If you’ve ever been in New York City during the Navy’s annual Fleet Week, you truly understand the expression “drunk as a sailor.” Since it’s their shore leave, a time when they get off the ship and get to enjoy everything to be found not just on dry land, but in one of the most exciting cities on Earth, it’s to be expected that many sailors might take the time off duty to drink just a bit too much.
But what about that expression “drunk as a sailor”? What does it mean and where did it come from? Does it just refer to a sailor’s habit of over-drinking once they get to a seaport and find the nearest bar? Is it because they’re trapped on moving vessels, at the whim of the sea and the captain, surrounded by stinking colleagues with yellow teeth, threatened by scurvy and huge rats? Or is there more to the expression than that?
A Basic Explanation
The best explanation as to the origin of “drunk as a sailor” is the simplest. Back in the golden days of seafarin’, it was easier to keep alcohol aboard ship then water. The men onboard were given mainly ale and rum and wine to drink, and they even had rations such as four pints of ale or one bottle of wine daily. The problem was that water was harder to find, and more likely to make them ill (think how often you’ve been warned “not to drink the water” when you travel abroad).
The beer, too, was susceptible to spoilage. One method of keeping it drinkable was to increase the amount of alcohol and the amount of hops in the ale. We’re talking about an alcoholic content that would take the hair off of your chest! In 1850, the British Royal Navy decreased its daily ration of rum to one-eighth of a pint–but the rum was 94.5% alcohol, or 189 proof. It’s amazing that more sailors weren’t too drunk to brace the mainsail!
Too often the water became filled with bacteria and, in order to kill the bacteria off, they took to mixing in alcohol. This rum/water or rum/beer/water mix resulted in the grog that pirates and other sailors are so often depicted drinking.
Additionally, because their meat was cured in salt to preserve it while out to sea, it had to be soaked in fresh water to make it edible. If a ship did have fresh water in supply, they reserved the bulk of it for cooking and kept the beer for drinking.
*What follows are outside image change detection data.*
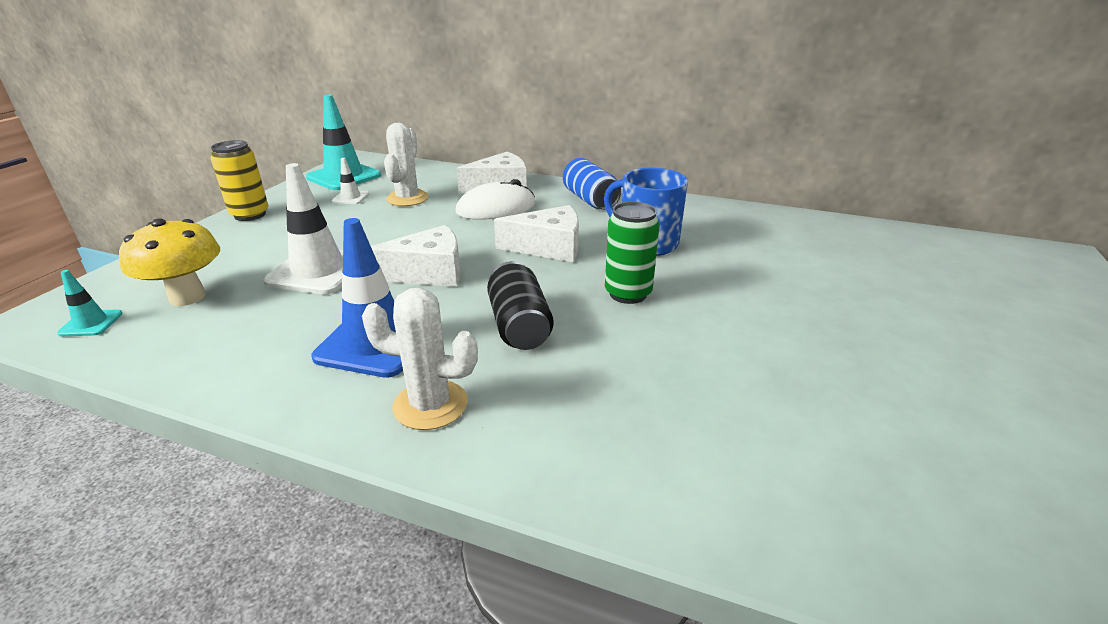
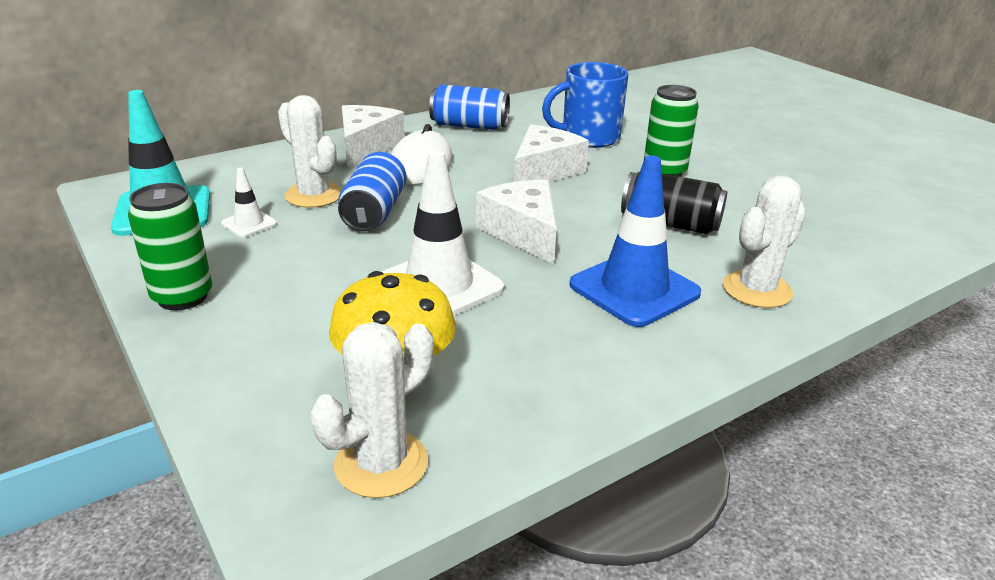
camera: 55 degrees left, 0 degrees up
(91, 323) = (381, 464): turquoise traffic cone -> white cactus
(250, 215) = (182, 297): yellow can -> green can
(404, 220) = (374, 212): none -> blue can
(428, 273) = (523, 233): white cheese -> white cheese turned 45 degrees counterclockwise

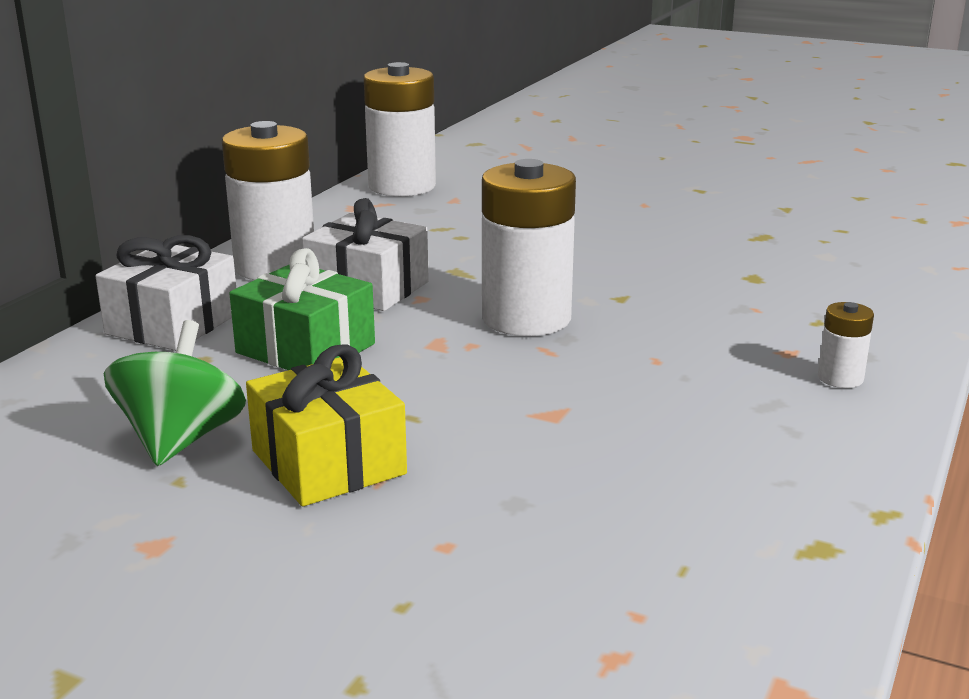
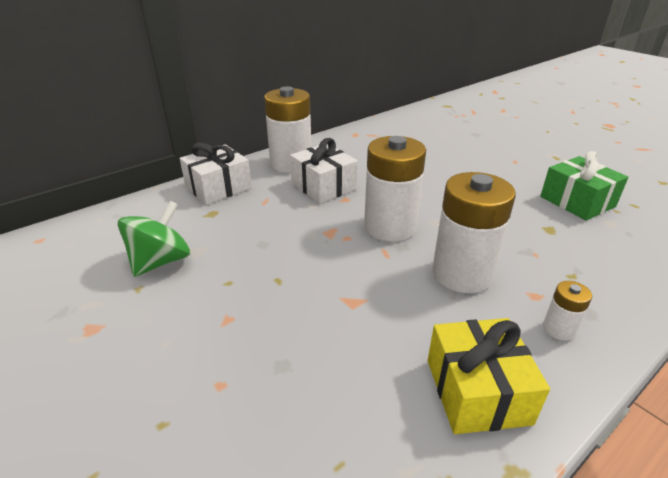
camera: 25 degrees right, 10 degrees up
(305, 348) = (263, 218): green gift -> green gift (577, 202)
(328, 462) = (212, 299): yellow gift -> yellow gift (477, 391)
(402, 186) = (389, 126): white battery -> white battery (462, 274)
Yo ho ho and a bottle of rum!
A Fool and His Money
In addition to the “drunk as a sailor” expression, there’s one for a person “spending their money like a drunken sailor.” This refers to the fact that sailors received their wages and then had nowhere to spend them while out at sea. So when the ship docked at port, they would take their money and go spend it on more drink, as well as carousing with women.
It appeared that they were just throwing their money around, willy-nilly. But since they had no way of banking it, what else were they supposed to do with it? Perhaps if iPods, iPads, and smartphones were around then, they would have spent their money stocking up on music and game applications. Or even invested it in real estate for retirement.
What to Do with One
When you hear the expression “drunk as a sailor,” you likely think of the catchy tune that goes: “What do you do with a drunken sailor, What do you do with a drunken sailor, What do you do with a drunken sailor, Earl-eye in the morning!” This is just one of those sea shanties that has made its way into our collective memory.
But what DO you do with a drunken sailor? Do you shave his belly with a rusty razor? Put him in the long boat ’til he’s sober? Put him in the hold with the captain’s daughter? Slap him silly and throw him in a shower?
If you’re the U.S. Navy, you might bar him from reporting to duty and then refer him for counseling. Just recently, the Navy announced that it would carry out random alcohol testing on sailors enrolled in the service. Their intention isn’t to stop sailors from drinking completely, but to determine who might benefit from some intervention before something destructive happens.
It’s bad policy to have drunken sailor representing our country and just bad practice to have them working important jobs on submarines and naval carriers that are bigger than some cities! While they won’t be thrown in the brig or forced to walk the plank, drunken sailors shouldn’t be allowed on duty until they’ve sobered up and are no longer three sheets to the wind.